Based on dependency analysis and critical path:

1. **DataFrame Support** (Blocking all examples)
    - Parser extensions for df literals
    - Type system DataFrame/Series types
    - Transpiler Polars generation

2. **Result Type** (Error handling foundation)
    - Parser ? operator precedence
    - Type inference for Result<T, E>
    - Error propagation in transpiler

3. **Actor System** (Concurrency model)
    - Parser actor/receive syntax
    - Type system message types
    - Runtime mailbox implementation

Each phase validates against SPECIFICATION.md sections and maintains performance invariants.

## Architectural Decisions

### Why Pratt Parsing?
Operator precedence without grammar ambiguity. O(n) time, O(1) space per precedence level.

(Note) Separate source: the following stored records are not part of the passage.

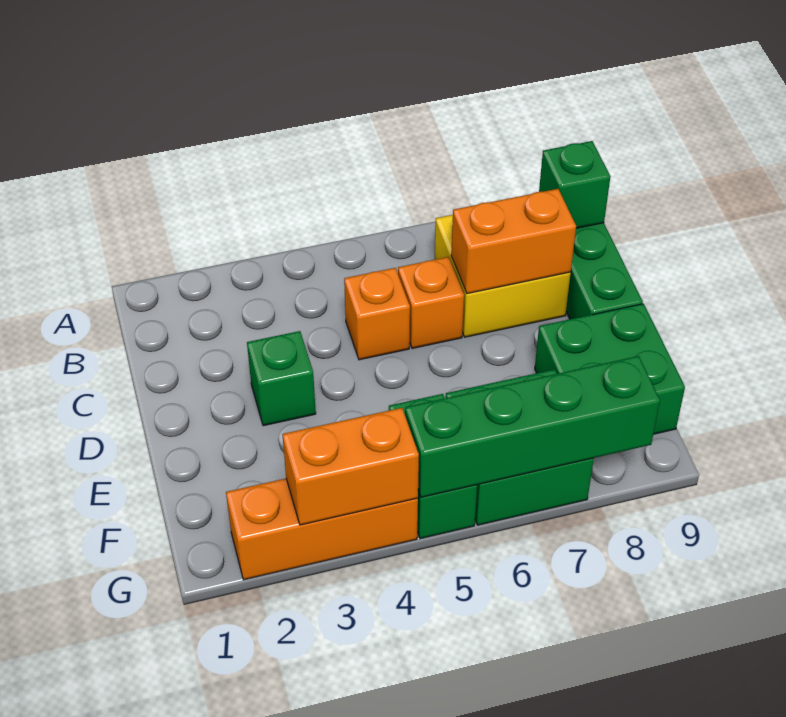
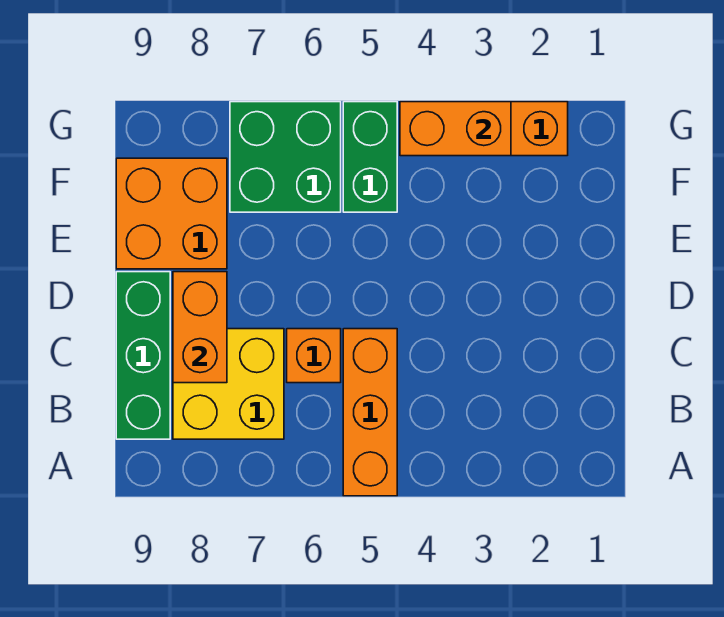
green 1x1 brick [539,141,610,228] -> none
orange 1x1 brick [344,268,410,360] -> orange 1x3 brick [343,329,397,496]
orange 1x2 brick [451,189,576,294] -> orange 1x2 brick turned to [173,272,227,383]
green 1x1 brick [247,331,316,426] -> none
green 2x2 brick [535,304,685,434] -> orange 2x2 brick [116,158,227,269]
green 1x4 brick [405,356,660,497] -> none

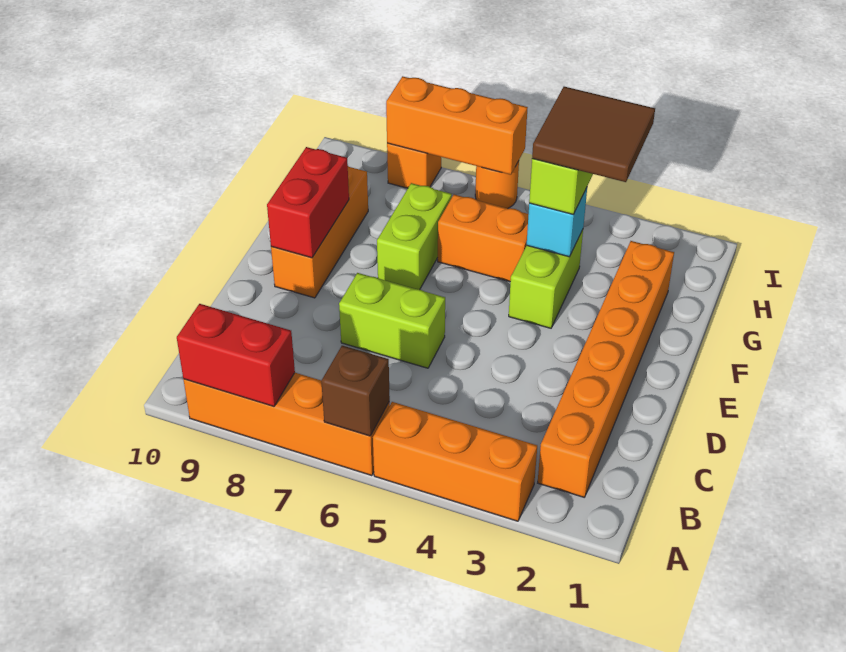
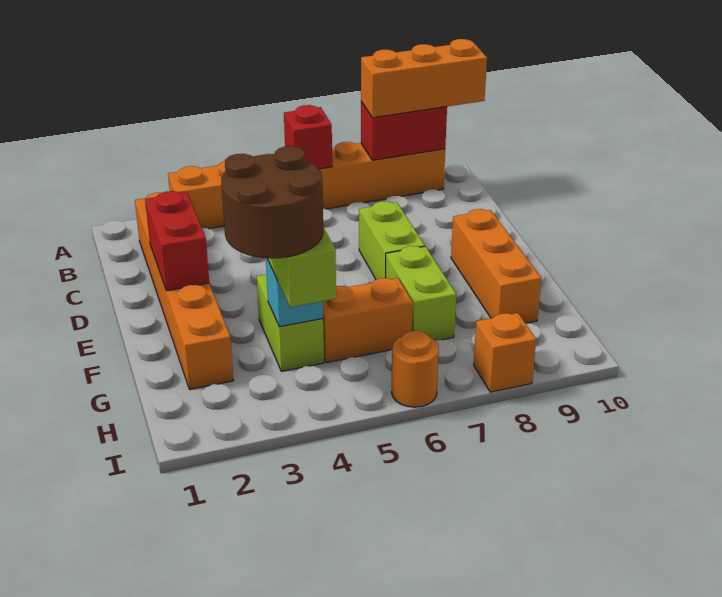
brown 1x1 brick [321,346,390,436] -> red 1x1 brick [284,105,332,169]
lime 1x2 brick [339,273,445,368] -> lime 1x2 brick turned to [359,201,425,279]
red 1x2 brick [267,147,349,258] -> red 1x2 brick moved to [145,191,209,291]
brown 2x2 tile [532,87,655,182] -> brown 2x2 round brick [221,146,323,259]
orange 1x3 brick [386,76,528,175] -> orange 1x3 brick moved to [361,39,487,118]

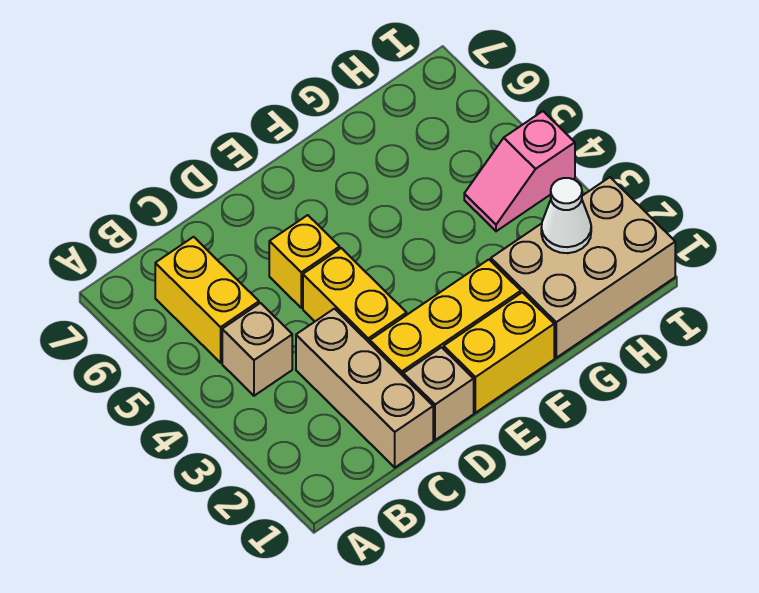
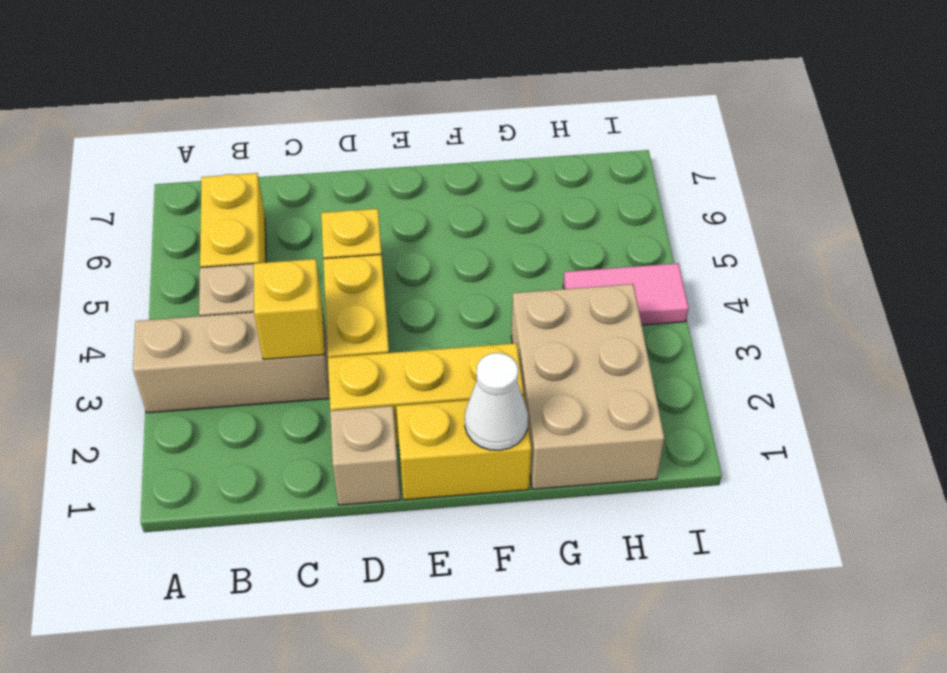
tan 1x3 brick [296,309,433,467] -> tan 1x3 brick turned to [133,312,330,413]
none -> yellow 1x1 brick [254,259,325,359]
tan 2x3 brick [491,177,675,358] -> tan 2x3 brick turned to [511,284,664,489]
white 1x1 cone [541,178,591,253] -> white 1x1 cone moved to [465,353,528,450]
pink 1x2 slope [464,111,575,231] -> pink 1x2 tile [563,263,689,325]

### Why Bidirectional Type Checking?
Combines inference power with predictable checking. Lambda parameters inferred from context.

### Why Direct Polars Transpilation?
Zero intermediate representation. DataFrame operations compile to optimal LogicalPlan.

### Why Arena Allocation?
Bulk deallocation. No per-node overhead. Cache-friendly traversal.

## The Development Flow

```
1. LOCATE specification section
2. IDENTIFY task in execution roadmap
3. VERIFY dependencies complete
4. IMPLEMENT with <10 complexity
5. VALIDATE performance invariants
6. COMMIT with task reference
```

## Sprint Hygiene Protocol

### Pre-Sprint Cleanup (MANDATORY)
```bash
# Remove all debug binaries before starting sprint
rm -f test_* debug_* 
find . -type f -executable -not -path "./target/*" -not -path "./.git/*" -delete

# Verify no large files
find . -type f -size +100M -not -path "./target/*" -not -path "./.git/*"

# Clean build artifacts
cargo clean
```

### Post-Sprint Checklist
```bash
# 1. Remove debug artifacts
rm -f test_* debug_* *.o *.a

# 2. Update tracking
git add docs/execution/velocity.json docs/execution/roadmap.md

# 3. Verify no cruft
git status --ignored

# 4. Push with clean history
git push origin main
```

### .gitignore Requirements
Always maintain in .gitignore:
- `test_*` (debug test binaries)
- `debug_*` (debug executables) 
- `!*.rs` (except rust source files)
- `!*.toml` (except config files)

---

**Remember**: Compiler engineering is about systematic transformation, not clever hacks. Every abstraction must have zero runtime cost. Every error must be actionable. Every line of code must justify its complexity budget.